Written task: Nothing but a number belongs in the answer: the count of lines below that contain the word "despre".

Dataset extract:
- Opening Delimiter -

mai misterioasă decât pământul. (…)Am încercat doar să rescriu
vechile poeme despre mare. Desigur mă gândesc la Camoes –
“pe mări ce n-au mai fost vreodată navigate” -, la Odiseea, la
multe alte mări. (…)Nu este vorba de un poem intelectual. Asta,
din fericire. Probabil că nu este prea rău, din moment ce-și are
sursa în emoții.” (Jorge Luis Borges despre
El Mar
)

- Closing Delimiter -
- Opening Delimiter -

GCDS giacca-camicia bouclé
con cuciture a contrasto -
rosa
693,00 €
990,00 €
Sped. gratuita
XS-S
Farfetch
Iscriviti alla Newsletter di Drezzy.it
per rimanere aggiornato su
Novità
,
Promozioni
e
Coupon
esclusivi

- Closing Delimiter -

Exercise response: 2